On October 22, 2023, he became the new head coach of Crvena zvezda and signed a two-year contract with this club. On October 9, 2025, he parted ways with the Serbian club after three consecutive losses.

===Greece national team===
Sfairopoulos was an assistant coach with the Greece men's national basketball team from 2001 to 2004, under head coaches Kostas Petropoulos, Giannis Ioannidis, and Panagiotis Giannakis. He was an assistant coach on the Greece national team that competed at the 2004 Summer Olympics. He also worked as assistant coach for the Greece national team from 2009 to 2010, under head coach Jonas Kazlauskas.

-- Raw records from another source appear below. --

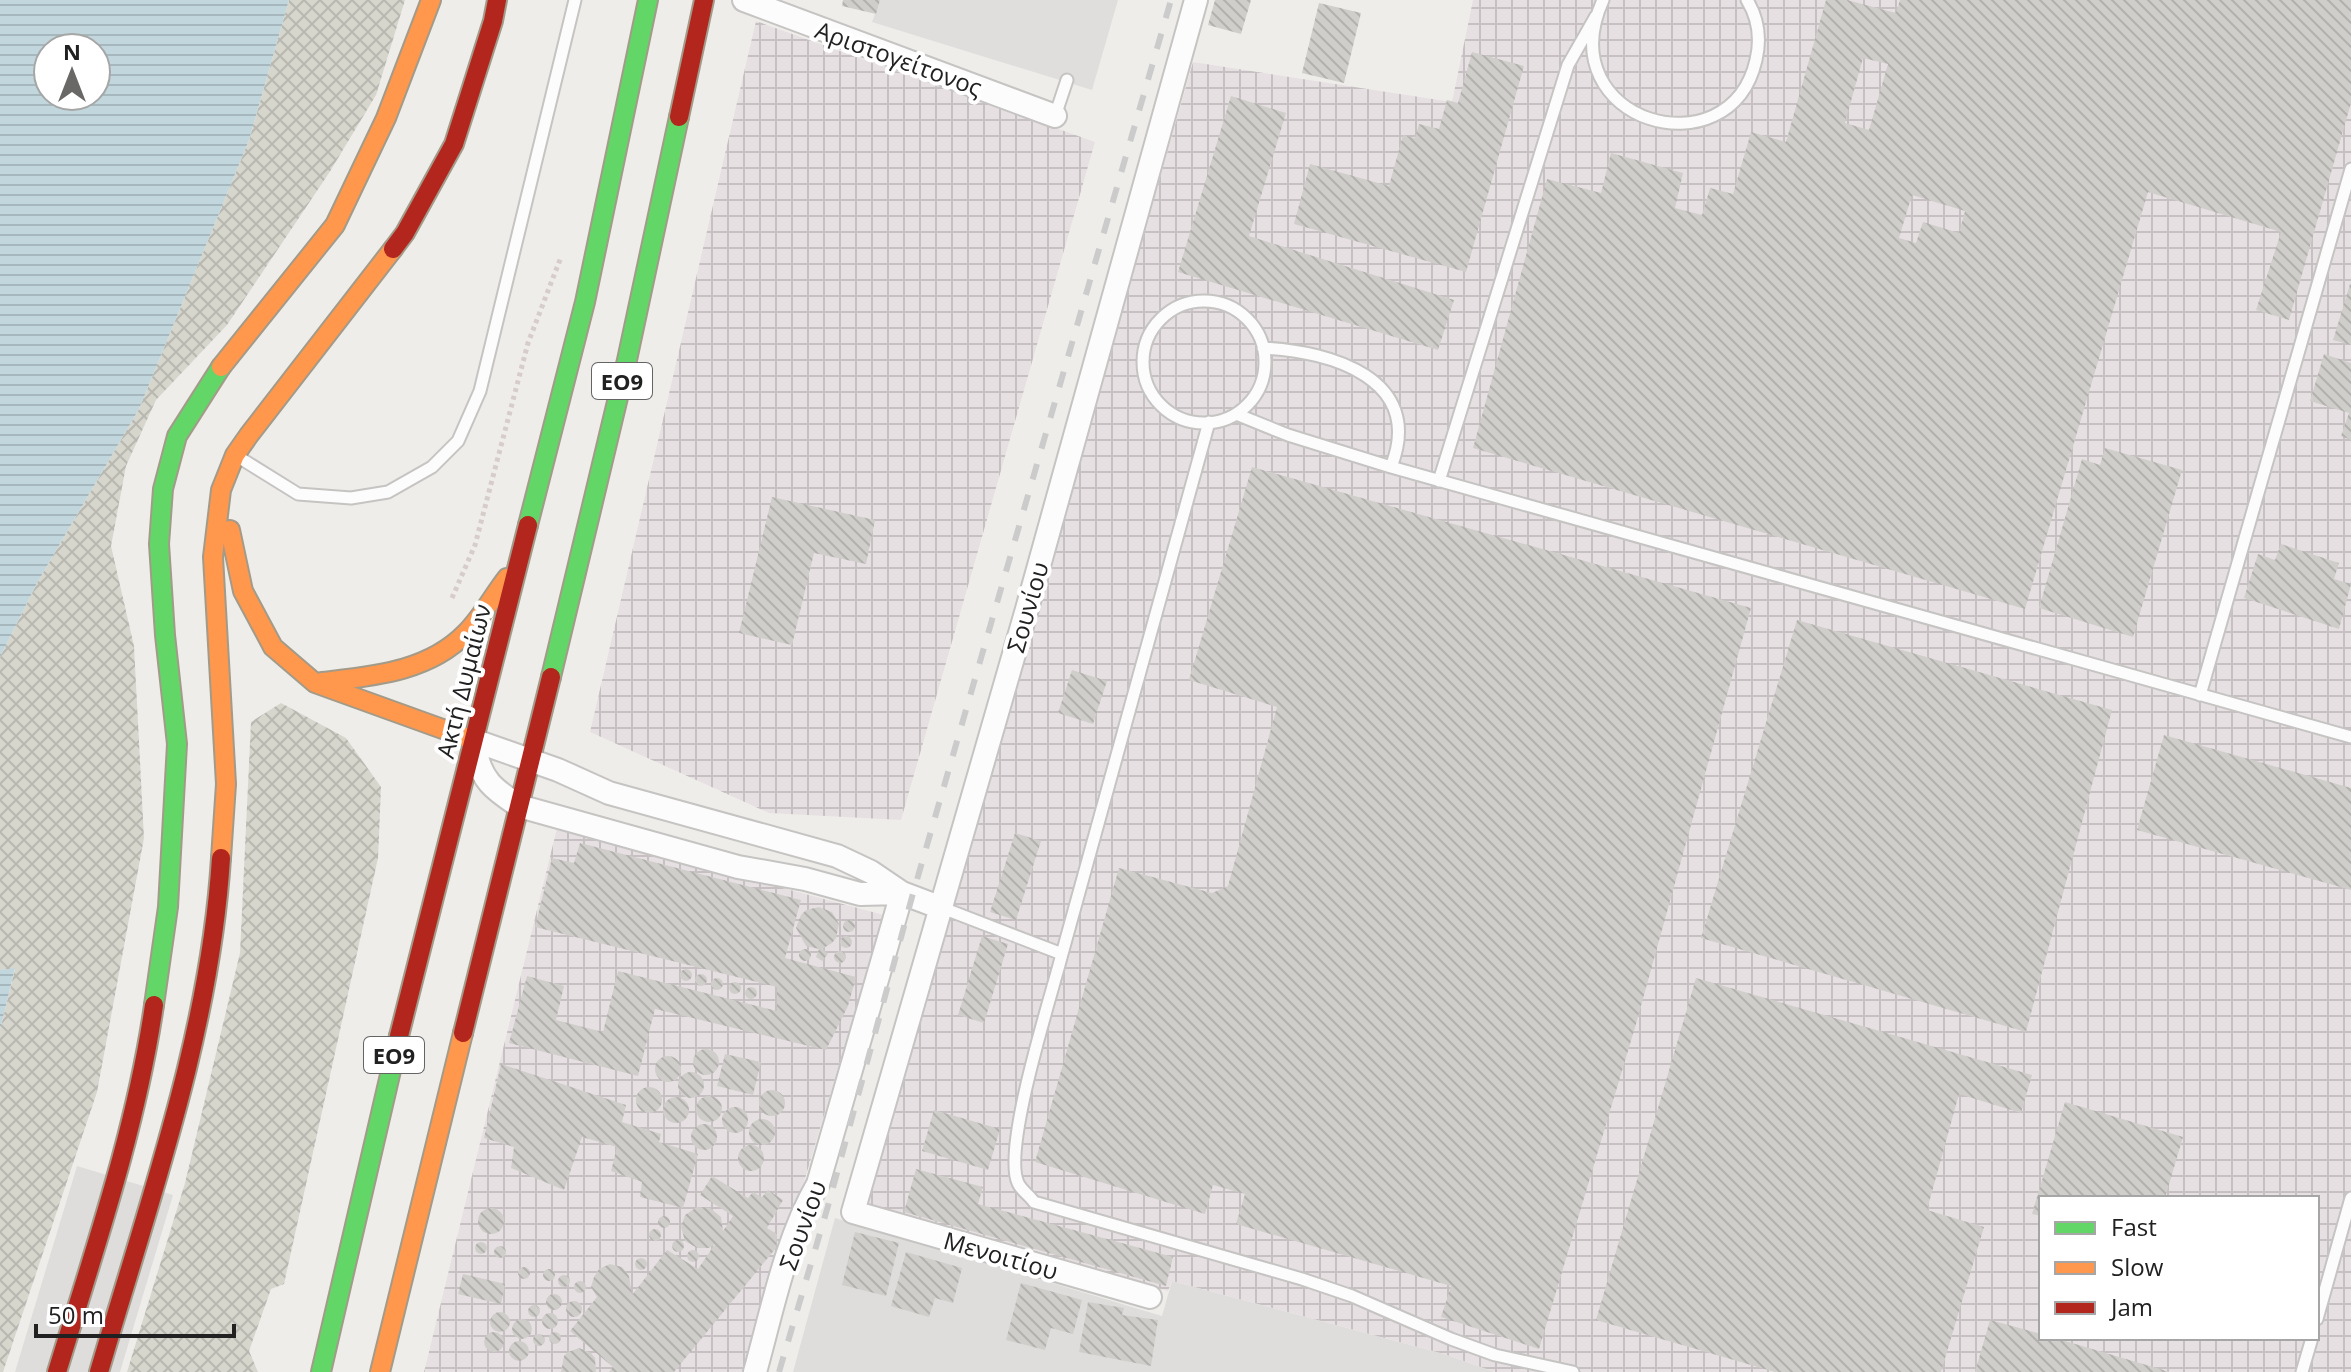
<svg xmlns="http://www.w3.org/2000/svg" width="2351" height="1372" viewBox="0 0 2351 1372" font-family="'Open Sans',sans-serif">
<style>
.residential{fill:#dedddb}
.industrial{fill:url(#industrial-grid);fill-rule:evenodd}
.construction{fill:url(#construction-cross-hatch)}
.parking{fill:#dfdedd}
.water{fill:url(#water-rules);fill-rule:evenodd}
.pier{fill:#dedddc}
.building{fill:url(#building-back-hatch);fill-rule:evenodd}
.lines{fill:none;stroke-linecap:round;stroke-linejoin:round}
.lane-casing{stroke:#c5c4c2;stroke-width:15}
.street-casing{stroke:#c5c4c2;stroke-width:26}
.fast-casing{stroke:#a39b89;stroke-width:22}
.slow-casing{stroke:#a39b89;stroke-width:22}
.jam-casing{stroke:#a39b89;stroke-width:22}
.path{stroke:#d6ccca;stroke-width:5;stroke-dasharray:4 4;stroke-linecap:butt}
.lane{stroke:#fdfcfc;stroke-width:11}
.street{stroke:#fdfcfc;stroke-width:22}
.fast{stroke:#63d668;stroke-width:18}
.slow{stroke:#ff974d;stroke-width:18}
.jam{stroke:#b3261e;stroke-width:18}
.rail{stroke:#cbcbcb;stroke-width:6;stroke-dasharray:16 16;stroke-linecap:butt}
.labels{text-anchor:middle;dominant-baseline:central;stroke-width:8;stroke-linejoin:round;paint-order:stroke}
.shield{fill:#fff;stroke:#646464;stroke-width:2}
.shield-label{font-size:22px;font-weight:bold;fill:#212121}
.street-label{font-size:24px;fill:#212121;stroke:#fff}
</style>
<defs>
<pattern id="industrial-grid" width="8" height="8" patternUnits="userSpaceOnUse" patternTransform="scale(2)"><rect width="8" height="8" fill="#e7e0e3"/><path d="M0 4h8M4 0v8" fill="none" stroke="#c6c0c2"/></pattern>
<pattern id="construction-cross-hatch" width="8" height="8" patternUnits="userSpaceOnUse" patternTransform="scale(2)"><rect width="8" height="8" fill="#d7d6cd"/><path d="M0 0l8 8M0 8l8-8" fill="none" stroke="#b8b7b0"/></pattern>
<pattern id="water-rules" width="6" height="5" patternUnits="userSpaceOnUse" patternTransform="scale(2)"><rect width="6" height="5" fill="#c2d7dd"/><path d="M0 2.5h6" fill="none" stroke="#a6b8bd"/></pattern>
<pattern id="building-back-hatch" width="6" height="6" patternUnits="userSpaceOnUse" patternTransform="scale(2)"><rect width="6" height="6" fill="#d0cecb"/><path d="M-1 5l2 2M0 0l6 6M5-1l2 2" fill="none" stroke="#b2b1ae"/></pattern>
</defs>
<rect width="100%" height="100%" fill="#efedea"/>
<path class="residential" d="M835,1218l327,98 10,-35 272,73 51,18h-702z"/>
<path class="industrial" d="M1473,0h878v1372h-856l-51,-18 -272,-73 -4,10 -301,-86 326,-1143 259,40zM2041,1198h276v140h-276z
M756,21l339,121 -194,678 -132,-7 -179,-81z
M557,828l327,87 -137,457h-323z"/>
<path class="construction" d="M289,0h116l-29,95 -47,78 -102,152 -71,75 -30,66 -15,80 23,100 10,192 -47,254 -94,280h-3v-342l15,-61 -15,1v-313l37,-74 102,-174 110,-269z
M281,703l65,35 35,49 -3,71 -94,426 -13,5 -22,62 9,21h-131l58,-189 55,-230 11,-231z"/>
<path class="parking" d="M880,0h238l-26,90 -220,-68z"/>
<path class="water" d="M0,0h289l-40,140 -110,269 -102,174 -37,74zM48,48h48v48h-48z
M15,968l-15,62v-60z"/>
<path class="pier" d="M77,1166l96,29 -53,177h-105z"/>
<path class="building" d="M843,0h37l-4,14 -34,-8z
M1215,0h36l-10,34 -33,-9z
M1826,0h21l49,13 4,-13h451v103l-62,217 -33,-10 25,-78 -133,-40 -123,417 -552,-161 74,-269 54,14 10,-40 72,20 -8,35 27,7 8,-27 23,6 18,-62 35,10zM1863,58l25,6 -19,66 -24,-7zM1912,195l53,16 -6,22 -36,-11 -7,21 -17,-5z
M1319,3l42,10 -17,70 -42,-10z
M1472,52l52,14 -58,206 -172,-48 16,-60 79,22 14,-51 12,3 4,-14 20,5 8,-29 11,3z
M1231,96l55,17 -37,123 205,64 -16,50 -260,-78z
M2350,284h1v61l-18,-5z
M2324,354l27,9v77l-10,-4 8,-23 -39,-12z
M2105,448l77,22 -49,167 -94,-29 43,-149 18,6z
M1252,467l499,141 -115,416 -97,325 -98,-32 10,-31 -215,-62 9,-30 -32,-9 -8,29 -170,-52 84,-294 93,25 16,-7 49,-179 -88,-27z
M772,497l103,23 -9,44 -52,-11 -22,92 -53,-12z
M2281,544l58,19 -5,16 17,5 -12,45 -95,-31 14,-44 17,6z
M1797,620l315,90 -86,322 -325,-94z
M1072,670l35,11 -14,43 -35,-11z
M2164,735l187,53v102l-214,-60z
M1015,833l26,8 -25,79 -26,-8z
M580,843l221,57 -16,58 71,19 -8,29 -22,44 -171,-41 -17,67 -129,-33 18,-67 37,10 -8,34 47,12 15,-61 159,40v-24l-242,-60 17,-69 22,5z
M819,907l13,5 7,12 -3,14 -4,5 -10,6 6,5 -6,7 -6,-4 3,-8 -13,-3 -10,-18 5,-13 5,-5z
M843 926a6 6 0 1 1 12 0a6 6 0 1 1-12 0Z
M840 942a6 6 0 1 1 12 0a6 6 0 1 1-12 0Z
M982,936l26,8 -24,79 -26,-8z
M799 955a6 6 0 1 1 12 0a6 6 0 1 1-12 0Z
M834 957a6 6 0 1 1 12 0a6 6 0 1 1-12 0Z
M680 975a6 6 0 1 1 12 0a6 6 0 1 1-12 0Z
M695 980a6 6 0 1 1 12 0a6 6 0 1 1-12 0Z
M711 984a6 6 0 1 1 12 0a6 6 0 1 1-12 0Z
M1696,978l336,97 -11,38 -62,-19 -32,116 57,17 -43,145h-166l-179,-52z
M729 988a6 6 0 1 1 12 0a6 6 0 1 1-12 0Z
M745 993a6 6 0 1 1 12 0a6 6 0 1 1-12 0Z
M693 1062a13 13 0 1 1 26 0a13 13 0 1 1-26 0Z
M725,1054l36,8 -8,33 -36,-9z
M655 1069a13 13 0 1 1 26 0a13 13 0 1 1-26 0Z
M501,1064l125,41 -4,17 39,12 -2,8 39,12 -15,54 -43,-11 2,-15 -31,-11 6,-24 -35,-10 -18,53 -53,-22 3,-21 -30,-9z
M678 1085a13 13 0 1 1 26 0a13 13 0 1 1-26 0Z
M636 1100a13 13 0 1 1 26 0a13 13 0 1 1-26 0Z
M759 1103a13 13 0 1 1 26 0a13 13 0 1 1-26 0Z
M696 1109a13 13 0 1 1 26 0a13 13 0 1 1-26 0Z
M663 1110a13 13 0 1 1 26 0a13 13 0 1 1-26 0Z
M2065,1102l118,35 -18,61h-124v18l-9,-2z
M722 1120a13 13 0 1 1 26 0a13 13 0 1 1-26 0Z
M934,1110l66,19 -12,41 -66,-19z
M749 1132a13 13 0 1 1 26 0a13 13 0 1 1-26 0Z
M691 1137a13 13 0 1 1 26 0a13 13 0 1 1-26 0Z
M738 1158a13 13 0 1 1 26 0a13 13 0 1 1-26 0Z
M916,1169l67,18 -5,17 195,53 -7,29 -262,-74z
M712,1176l36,22 5,-6 9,5 6,-7 15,10 -16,28 10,6 -1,14 -102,124h-65l4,-5 -43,-36 27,-34 -6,-10 3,-10 5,-8 11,-5 12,3 7,9 3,19 35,-45 31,19 17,-25 -6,4h-12l-12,-7 -4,-14 4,-12 12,-8 13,1 11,9 2,14 10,-15 -33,-21z
M478 1221a13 13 0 1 1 26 0a13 13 0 1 1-26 0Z
M658 1222a6 6 0 1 1 12 0a6 6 0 1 1-12 0Z
M649 1235a6 6 0 1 1 12 0a6 6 0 1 1-12 0Z
M855,1232l44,11 -13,53 -44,-11z
M672 1246a6 6 0 1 1 12 0a6 6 0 1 1-12 0Z
M475 1248a6 6 0 1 1 12 0a6 6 0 1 1-12 0Z
M494 1252a6 6 0 1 1 12 0a6 6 0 1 1-12 0Z
M687 1256a6 6 0 1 1 12 0a6 6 0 1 1-12 0Z
M906,1252l56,16 -9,35 -18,-5 -6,19 -38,-11z
M635 1264a6 6 0 1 1 12 0a6 6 0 1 1-12 0Z
M518 1273a6 6 0 1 1 12 0a6 6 0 1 1-12 0Z
M543 1275a6 6 0 1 1 12 0a6 6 0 1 1-12 0Z
M463,1274l42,10 -4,20 -43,-10z
M558 1281a6 6 0 1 1 12 0a6 6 0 1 1-12 0Z
M574 1287a6 6 0 1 1 12 0a6 6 0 1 1-12 0Z
M1021,1283l61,17 -9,34 -22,-6 -6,22 -39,-10z
M546 1302a8 8 0 1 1 16 0a8 8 0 1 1-16 0Z
M566 1309a8 8 0 1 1 16 0a8 8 0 1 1-16 0Z
M1088,1302l36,6 -2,7 36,5 -7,46 -72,-14z
M528 1311a6 6 0 1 1 12 0a6 6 0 1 1-12 0Z
M490 1322a10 10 0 1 1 20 0a10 10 0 1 1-20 0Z
M542 1321a8 8 0 1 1 16 0a8 8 0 1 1-16 0Z
M512 1329a10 10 0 1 1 20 0a10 10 0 1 1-20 0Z
M1990,1320l51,14v4h14l115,34h-195z
M549 1338a6 6 0 1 1 12 0a6 6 0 1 1-12 0Z
M484 1342a10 10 0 1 1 20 0a10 10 0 1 1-20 0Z
M533 1340a6 6 0 1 1 12 0a6 6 0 1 1-12 0Z
M509 1351a10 10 0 1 1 20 0a10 10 0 1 1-20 0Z
M579,1348l12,5 4,5 1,14h-35l3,-16 4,-4z"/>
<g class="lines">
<g class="lane-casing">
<path id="lane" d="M1603,0c-55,122 127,174 153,60 5,-21 2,-42 -9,-60
M1055,116l12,-36
M1143 362a61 61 0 1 1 122 0a61 61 0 1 1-122 0Z
M1263,348c68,3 163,31 128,119
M1236,414l52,21 103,32 960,270
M240,458l58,36 53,4 37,-6 44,-25 26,-26 22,-50 95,-391
M1439,481l129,-416 28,-49
M2200,695l151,-526
M940,907l122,47c-11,43 -60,194 -44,229 3,7 12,13 16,19l268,77 50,17 99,43 44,16 78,17
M1062,954l147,-532
M2317,1319l34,-121
M2302,1372l10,-34"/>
</g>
<g class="street-casing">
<path id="street" d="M744,0l311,116
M473,740l85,30 51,23 228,63 34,16 31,21 37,14
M475,749c6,31 18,40 44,57l219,61 67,12 55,15 42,-1
M1150,1297l-297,-85 174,-603 169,-609
M755,1372c17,-61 31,-133 63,-188l84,-291"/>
</g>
<g class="fast-casing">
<path id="fast" d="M528,525l57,-223 63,-302
M551,677l76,-317 52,-243
M154,1005l14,-98 9,-163 -12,-109 -6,-91 4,-55 14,-53 44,-69
M321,1372l78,-336"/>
</g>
<g class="slow-casing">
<path id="slow" d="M221,367l114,-142 51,-107 45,-118
M230,530l13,61 30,56 42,36 158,57
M322,682c51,-6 106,-10 144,-49 16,-16 27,-37 41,-55
M221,858l5,-74 -13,-227 8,-67 14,-35 14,-20 144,-186
M380,1372l83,-339"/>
</g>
<g class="jam-casing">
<path id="jam" d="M679,117l25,-117
M393,249l12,-16 49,-89 39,-123 4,-21
M463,1033l88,-356
M399,1036l129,-511
M57,1372c37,-121 79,-242 97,-367
M99,1372c49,-168 111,-338 122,-514"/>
</g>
<path class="path" d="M452,598l23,-53 53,-202 33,-86"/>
<use href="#lane" class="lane"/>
<use href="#street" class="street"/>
<use href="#fast" class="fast"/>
<use href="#slow" class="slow"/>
<use href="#jam" class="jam"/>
<path class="rail" d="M779,1372l49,-166 84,-309 259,-897"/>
</g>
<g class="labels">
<g class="shield">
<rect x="592" y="363" width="60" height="36" rx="6"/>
<rect x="364" y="1037" width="60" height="36" rx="6"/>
</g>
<g class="shield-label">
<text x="622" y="381">ΕΟ9</text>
<text x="394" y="1055">ΕΟ9</text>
</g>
<g class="street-label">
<text transform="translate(899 58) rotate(20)">Αριστογείτονος</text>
<text transform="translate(1027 607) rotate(-74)">Σουνίου</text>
<text transform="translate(463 681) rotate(-76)">Ακτή Δυμαίων</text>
<text transform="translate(802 1225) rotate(-70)">Σουνίου</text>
<text transform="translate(1001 1255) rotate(16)">Μενοιτίου</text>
</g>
</g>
<rect x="2039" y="1196" width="280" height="144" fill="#ffffff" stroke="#a6a6a6" stroke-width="2"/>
<rect x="2055" y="1222" width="40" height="12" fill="#63d668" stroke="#a6a6a6" stroke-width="2"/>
<text x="2111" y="1236" font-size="24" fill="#212121">Fast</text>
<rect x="2055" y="1262" width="40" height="12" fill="#ff974d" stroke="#a6a6a6" stroke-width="2"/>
<text x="2111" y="1276" font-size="24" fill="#212121">Slow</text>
<rect x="2055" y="1302" width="40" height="12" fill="#b3261e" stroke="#a6a6a6" stroke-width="2"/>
<text x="2111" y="1316" font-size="24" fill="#212121">Jam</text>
<g transform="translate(72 72)"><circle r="38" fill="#ffffff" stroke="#a6a6a6" stroke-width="2"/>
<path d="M0-6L14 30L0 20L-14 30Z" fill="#696867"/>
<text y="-12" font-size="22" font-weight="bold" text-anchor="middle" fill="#212121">N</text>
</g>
<path d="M36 1324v12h198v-12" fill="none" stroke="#212121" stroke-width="4"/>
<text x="48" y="1324" font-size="24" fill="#212121" stroke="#ffffff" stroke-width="6" paint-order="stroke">50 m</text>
</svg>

He was an assistant coach with Greece at the EuroBasket 2009, and the 2010 FIBA World Championship.

==Coaching record==

===EuroLeague===

| Team | Year | G | W | L | W–L% | Result |
|---|---|---|---|---|---|---|
| Olympiacos | 2014–15 | 26 | 18 | 8 | .692 | Lost in the final game |
| Olympiacos | 2015–16 | 24 | 14 | 10 | .583 | Eliminated in the Top 16 stage |
| Olympiacos | 2016–17 | 37 | 23 | 14 | .622 | Lost in the final game |
| Olympiacos | 2017–18 | 34 | 20 | 14 | .588 | Eliminated in the quarterfinals |
| Maccabi Tel Aviv | 2018–19 | 23 | 13 | 10 | .565 | Eliminated in the regular season |
| Maccabi Tel Aviv | 2019–20 | 28 | 19 | 9 | .679 | Cancelled due to Covid-19 pandemic |
| Maccabi Tel Aviv | 2020–21 | 34 | 14 | 20 | .412 | Eliminated in the regular season |
| Maccabi Tel Aviv | 2021–22 | 23 | 11 | 12 | .478 | Fired |
| Crvena Zvezda | 2023–24 | 30 | 10 | 20 | .333 | Eliminated in the regular season |
| Crvena Zvezda | 2024–25 | 35 | 18 | 17 | .514 | Eliminated in the play-in tournament |
| Crvena Zvezda | 2025–26 | 2 | 0 | 2 | .000 | Fired |
| Career |  | 229 | 143 | 86 | .576 |  |

==Awards and accomplishments==

===Greece national team===
- EuroBasket 2009:

===Pro clubs===
- Greek Cup Winner: (1999)
- VTB United League Champion: (2012)
- Russian Championship Champion: (2012)

===Pro clubs===
- 2× EuroLeague Runner-up: (2015, 2017)
- 2× Greek League Champion: (2015, 2016)
- 1× Greek League Best Coach: (2015)
- 3× Israeli League Champion: (2019, 2020, 2021)
- 1× Israeli Cup Winner: (2021)
- 2× Israeli League Best Coach: (2019, 2020)
- 2× Israeli Basketball League Cup (2020, 2021)
- 1× ABA League Champion (2024)
- 1× Serbian League Champion (2024)
- 2× Serbian Cup Winner (2024, 2025)

==Personal life==
Sfairopoulos is married and is the father of two sons.